[[ DATA PROVIDED, beginning ]]
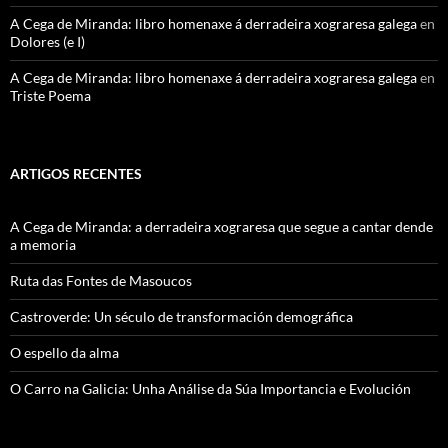
A Cega de Miranda: libro homenaxe á derradeira xograresa galega
en
Dolores (e I)
A Cega de Miranda: libro homenaxe á derradeira xograresa galega
en
Triste Poema
ARTIGOS RECENTES
A Cega de Miranda: a derradeira xograresa que segue a cantar dende
a memoria
Ruta das Fontes de Masoucos
Castroverde: Un século de transformación demográfica
O espello da alma
O Carro na Galicia: Unha Análise da Súa Importancia e Evolución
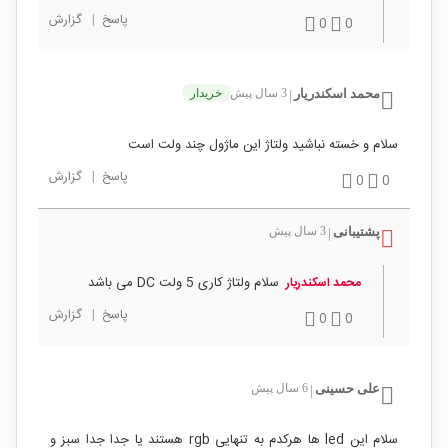
پاسخ
|
گزارش
0
0
محمد اسکندریار
3 سال پیش
خریدار
|
سلام و خسته نباشید ولتاژ این ماژول چند ولت است
پاسخ
|
گزارش
0
0
پشتیبانی
3 سال پیش
|
سلام ولتاژ کاری 5 ولت DC می باشد
محمد اسکندریار
پاسخ
|
گزارش
0
0
علی حسینی
6 سال پیش
|
سلام این led ها هرکدم به تنهایی rgb هستند یا جدا جدا سبز و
[[ DATA PROVIDED, end ]]
▶ **YOUR GOAL**:
Give the text of the rows above again with every "derradeira" switched to "última" and all other words unchanged. Leave the pictures out of your answer.

▶ **REPLY**:
A Cega de Miranda: libro homenaxe á última xograresa galega
en
Dolores (e I)
A Cega de Miranda: libro homenaxe á última xograresa galega
en
Triste Poema
ARTIGOS RECENTES
A Cega de Miranda: a última xograresa que segue a cantar dende
a memoria
Ruta das Fontes de Masoucos
Castroverde: Un século de transformación demográfica
O espello da alma
O Carro na Galicia: Unha Análise da Súa Importancia e Evolución
پاسخ
|
گزارش
0
0
محمد اسکندریار
3 سال پیش
خریدار
|
سلام و خسته نباشید ولتاژ این ماژول چند ولت است
پاسخ
|
گزارش
0
0
پشتیبانی
3 سال پیش
|
سلام ولتاژ کاری 5 ولت DC می باشد
محمد اسکندریار
پاسخ
|
گزارش
0
0
علی حسینی
6 سال پیش
|
سلام این led ها هرکدم به تنهایی rgb هستند یا جدا جدا سبز و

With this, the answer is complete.